How does the language of comics work? What is it that allows a series of still images (the vignettes) to produce an understandable story for the reader? In 1999, one of the world's most prestigious comic critics, the Belgian Thierry Groensteen, set out to answer this question in a theoretical book that has since become an unavoidable reference for anyone wishing to understand the language of comics. The work is finally translated into Spanish with the title of Comic Strip System thanks to the editorial efforts of Ediciones Marmotilla.
Comic System is based on the doctoral thesis held by Groensteen himself in 1996. That thesis was the basis of this book, which gives the measure of the tone used, which is ambitious and sometimes dense (as all rigorous and dense work should be). this is), but above all it is exciting because the author manages to lay the foundations for a truly innovative and stimulating reflection on the medium and on the mechanisms that produce meaning. Reading him gives the reader new tools to understand the comic. A speech that is supported by the analysis of 20 pages of comics by authors such as Hergé, Giraud, Muñoz or Federico del Barrio, which make up a good example of the practical application of this theory.
Groensteen proposes a theory inspired by macrosemiotics, because unlike previous works based on semiotics, it does not take into consideration units of meaning smaller than the vignette. In his opinion, the main interest of the language of comics is in the articulation of the vignettes in the scope of a page or a series of pages. Some vignettes that are related to each other thanks to the principle of “iconic solidarity”, which according to him constitutes the founding principle of all comics. In other words, what produces the meaning of a comic is not a specific vignette but the way in which they are linked.
To refer to these relationships between images, he uses the concept of arthrology, which comes from the Greek name of articulation. Groensteen emphasizes that these relationships between vignettes take place in a space (because each vignette has certain dimensions) and that they are located in a certain place (because each vignette occupies a position on the page or in the book). The latter leads him to propose another essential term in his discourse: the space-topia, which combines the concepts of space and place.
Groensteen's thought derives, essentially, from Francophone theoretical contributions. Thinkers who have elaborated the theory of it focusing on the comic medium, from the nineteenth-century Rodolphe Töpffer to Benoît Peeters.
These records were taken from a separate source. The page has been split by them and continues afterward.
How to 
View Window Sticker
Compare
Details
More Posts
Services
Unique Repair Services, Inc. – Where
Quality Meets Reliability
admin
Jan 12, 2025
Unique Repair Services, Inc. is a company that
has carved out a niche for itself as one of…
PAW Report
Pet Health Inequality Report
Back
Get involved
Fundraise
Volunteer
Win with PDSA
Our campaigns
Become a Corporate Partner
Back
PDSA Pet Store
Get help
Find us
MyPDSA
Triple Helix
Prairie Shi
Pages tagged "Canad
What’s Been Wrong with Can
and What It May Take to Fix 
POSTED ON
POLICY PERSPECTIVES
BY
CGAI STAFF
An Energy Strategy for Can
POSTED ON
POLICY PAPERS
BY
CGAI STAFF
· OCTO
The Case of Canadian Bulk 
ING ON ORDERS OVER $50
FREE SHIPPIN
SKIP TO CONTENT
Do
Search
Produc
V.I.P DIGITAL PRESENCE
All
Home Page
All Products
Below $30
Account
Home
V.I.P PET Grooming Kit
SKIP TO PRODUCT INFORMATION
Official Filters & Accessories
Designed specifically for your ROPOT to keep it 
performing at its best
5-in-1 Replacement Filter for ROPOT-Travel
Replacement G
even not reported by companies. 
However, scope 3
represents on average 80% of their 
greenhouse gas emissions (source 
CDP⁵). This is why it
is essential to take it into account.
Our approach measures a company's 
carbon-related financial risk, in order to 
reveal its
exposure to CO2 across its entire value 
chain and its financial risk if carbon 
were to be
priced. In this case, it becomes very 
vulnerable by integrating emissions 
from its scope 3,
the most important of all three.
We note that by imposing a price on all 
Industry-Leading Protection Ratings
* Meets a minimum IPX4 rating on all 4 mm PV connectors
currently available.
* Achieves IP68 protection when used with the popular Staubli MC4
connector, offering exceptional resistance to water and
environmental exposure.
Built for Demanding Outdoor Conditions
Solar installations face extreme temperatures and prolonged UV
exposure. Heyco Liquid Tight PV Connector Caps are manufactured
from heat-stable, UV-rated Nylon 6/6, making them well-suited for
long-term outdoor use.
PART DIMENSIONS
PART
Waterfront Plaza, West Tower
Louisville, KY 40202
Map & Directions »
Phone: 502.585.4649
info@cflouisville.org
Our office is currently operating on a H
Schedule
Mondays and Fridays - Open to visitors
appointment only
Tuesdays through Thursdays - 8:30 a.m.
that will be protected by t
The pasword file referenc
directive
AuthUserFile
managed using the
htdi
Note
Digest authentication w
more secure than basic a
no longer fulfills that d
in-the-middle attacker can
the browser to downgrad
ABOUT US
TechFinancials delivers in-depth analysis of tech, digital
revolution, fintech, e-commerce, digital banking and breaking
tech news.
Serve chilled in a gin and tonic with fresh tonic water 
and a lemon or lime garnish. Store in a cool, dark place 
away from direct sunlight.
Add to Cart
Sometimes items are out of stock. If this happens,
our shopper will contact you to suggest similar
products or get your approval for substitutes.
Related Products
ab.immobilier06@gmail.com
However, one of the virtues of Groensteen is that of welcoming proposals initially launched for other fields such as literature, narratology or cinema, and in that category are the reflections of Christian Metz, Todorov or Paul Ricoeur and, of course, of the semiotics of Barthes or Umberto Eco. Comic System recovers some of these contributions and relocates them within the framework of a specific analysis for the comic.
Contributions such as those of Scott McCloud in Understanding comics are left out, or practically out. The invisible art or those of Will Eisner in The comic and the sequential art, which are perhaps the most popular comic theory books for the Spanish reader, but which are far from the approaches of Groensteen, who has continued to develop his theory in two more books: Bande dessinée et narration (in which he addresses issues such as abstract comics and the rise of the graphic novel) and La bande dessinée et le temps (focused on the representation of temporality).
The publication of Comic Strip System comes to fill an unjustifiable gap in the theoretical bibliography of this medium in our country. An essential book to understand how the language of comics works.